Orhan Veli, ilk şiirlerinde aruzu ve hece şiirini iyi bilen, Ahmet Muhip Dıranas ve Tanpınar vâsıtasıyla Fransız simgecilerinden izler taşıyan bir şâir olarak ölçülü ve uyaklı şiirler yazmış; fakat 1941’de yayınladığı ve kendisiyle birlikte Melih Cevdet Anday ve Oktay Rifat’ın da seçme şiirlerini içeren ve daha önce Varlık dergisinde parçalar hâlinde yayınladığı “Şiire Dair” başlıklı yazısını yeniden düzenleyip önsöz olarak koyduğu Garip adlı risâlede, Türk şiirinde bu adla veya Birinci Yeni olarak tesmiye edilen bir şiir anlayışının poetikasını ortaya koymuş; vezin ve kafiyeyi, şiirin ilk ortaya çıktığı dönemlerdeki iptidâî insan için ehemmiyet arz etse de, günümüzde onda büyük heyecanlar temin eden bir güzellik bulunmayacağını söyleyerek kendi şiir anlayışından dışlamıştır.

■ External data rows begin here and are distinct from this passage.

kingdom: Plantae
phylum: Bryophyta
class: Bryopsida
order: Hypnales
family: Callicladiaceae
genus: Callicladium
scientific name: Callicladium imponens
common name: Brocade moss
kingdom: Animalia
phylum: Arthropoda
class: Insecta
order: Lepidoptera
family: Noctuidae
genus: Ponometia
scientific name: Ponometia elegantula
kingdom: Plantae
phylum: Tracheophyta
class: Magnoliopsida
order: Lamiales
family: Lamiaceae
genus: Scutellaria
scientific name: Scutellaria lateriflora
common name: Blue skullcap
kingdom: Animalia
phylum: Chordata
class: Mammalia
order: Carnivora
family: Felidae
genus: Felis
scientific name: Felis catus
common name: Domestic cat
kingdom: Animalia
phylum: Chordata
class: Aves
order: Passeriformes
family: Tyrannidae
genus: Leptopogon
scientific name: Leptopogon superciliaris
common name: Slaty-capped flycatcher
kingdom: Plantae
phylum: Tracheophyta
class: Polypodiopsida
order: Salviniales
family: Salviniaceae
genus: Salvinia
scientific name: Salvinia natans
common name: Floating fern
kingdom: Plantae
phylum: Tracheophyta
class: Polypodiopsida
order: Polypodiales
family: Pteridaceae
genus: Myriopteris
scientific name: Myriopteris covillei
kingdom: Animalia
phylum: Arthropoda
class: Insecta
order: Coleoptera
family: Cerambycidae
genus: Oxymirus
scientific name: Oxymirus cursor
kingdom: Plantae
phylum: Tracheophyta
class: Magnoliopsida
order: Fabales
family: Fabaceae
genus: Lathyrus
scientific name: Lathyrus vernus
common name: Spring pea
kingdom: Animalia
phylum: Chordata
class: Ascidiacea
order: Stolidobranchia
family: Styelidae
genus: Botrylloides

Orhan Veli’ye göre, teşbih, istiâre gibi eski şiire âit unsurlarla bugüne kadar gelen şiirin, aynı unsurlarla kazanacağı yeni bir şey yoktur. Artık, “Gördüğünü herkesin kullandığı dille anlatan adam” olma yolundaki şâirin, müreffeh sınıfların zevkini temsil eden şiirden, “bugünkü dünyayı dolduran insanlar”ın şiirine geçmeyi, bir sınıf meselesi olarak değil, geniş kalabalıkların zevkini arayıp ortaya çıkarmak meselesi olarak gördüğü bu yeni anlayışla, eski edebiyâtın bütün alışkanlıklarından kurtulup “sâfiyet ve hakikatımıza” ircâ etmeyi amaçladığı görülmektedir. O, şiirde müzikalite denilen ve âhengi başka bir sanat eliye kurma çabalarına da “hokkabazlık”, “hile” gibi yaftalar vurarak karşı çıkar. Ona göre; her sanatın kendi ifâde vâsıtaları vardır ve şiirde kıymet bütünüyle mânâdan ibârettir. Başka sanatların şiire sokulması dolayısıyla bu esas kıymetin gözden kaçırılmasına izin verilmemelidir. “San’atkâr, kendini verdiği san’atın hususiyetlerini keşfetmek ve hünerini bu hususiyetler üzerinde göstermek mecburiyetindedir.” Böylece Orhan Veli, kendi sanat anlayışlarına en yakın cereyan olarak, vezin ve kâfiyeyi atan sürrealistleri örnek verir; fakat bu iştirâk noktaları hâricinde sürrealizmle alâkaları olmadığını da eklemeyi ihmâl etmez.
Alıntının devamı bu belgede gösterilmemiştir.